President Obama said Saturday that America's economic future is creating an environment where U.S. companies and workers can excel beyond foreign competitors.
In his weekly radio and Internet address, Obama echoed themes from his Tuesday State of the Union address, in which he said the government needs to spend more on education and infrastructure to build a foundation for economic growth.
"That's how America will win the future: by out-innovating, out-educating, and out-building our competitors," Obama said in his weekly remarks, which were taped Wednesday at a company in Manitowoc, Wis., that makes clean-energy equipment. "We'll win the future by being the best place on earth to do business."
Obama will travel to State College, Pa., this week to highlight programs, funded by the Department of Energy, that are conducting research into energy efficiency.
"I'll be shining a spotlight on innovators across America who are relying on new technologies to create new jobs and opportunities in new industries," Obama said.
In the Republican response, Wisconsin Sen.

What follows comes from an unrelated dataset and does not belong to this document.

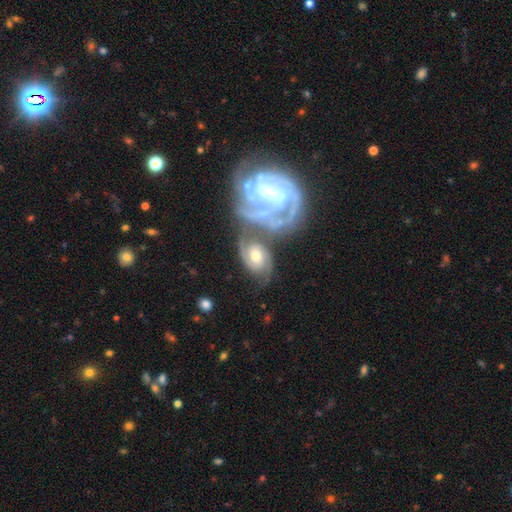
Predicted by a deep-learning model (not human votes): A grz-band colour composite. It shows a featured or disk galaxy (77%) with no bar (50%), 2 (38%) tight (53%) spiral arms (93%) and a moderate central bulge (59%). Merging: merger (43%).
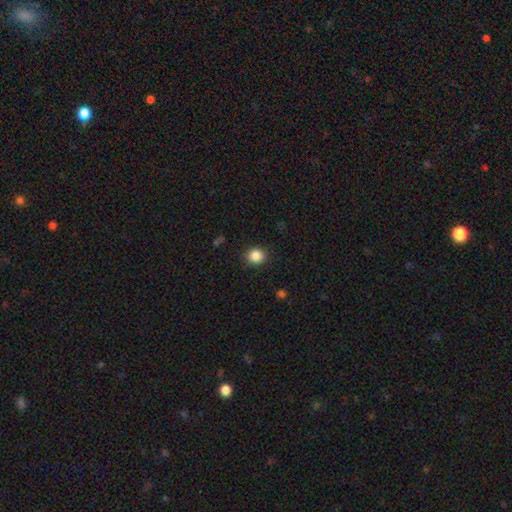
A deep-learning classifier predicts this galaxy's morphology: type=smooth (86%); roundness=round (85%); merging=none (89%).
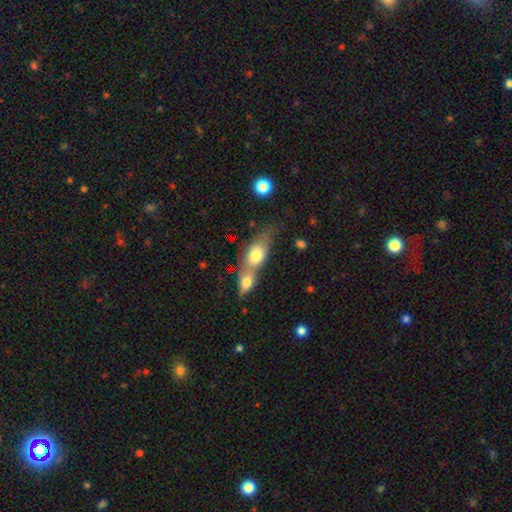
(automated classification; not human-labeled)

Ron Johnson said the federal government must reduce its spending to unleash economic growth and job creation.
"Big government is blocking job creation, not helping it," he said. "The sooner Washington ends its dependence on more spending, the sooner our economy will see real growth."
After unveiling his "Winning the Future" mantra in his State of the Union address, Obama's upbeat but amorphous phrase is part of every speech, policy and pronouncement coming out of the administration.
Republicans found much to mock in the president's theme, styling it as nothing more than new rhetorical packaging for the same wrong-headed approach to governing.
Newt Gingrich, who wrote a book titled "Winning the Future" back in 2005, found Obama's interpretation of the same phrase "depressing."
"There is an Obama plan for protecting big government, for pouring more money into broken bureaucracies, for borrowing several trillion more from the Chinese dictatorship. President Obama is on a path to lose the future while pretending to change things," the former House speaker wrote in his response to Obama's State of the Union address.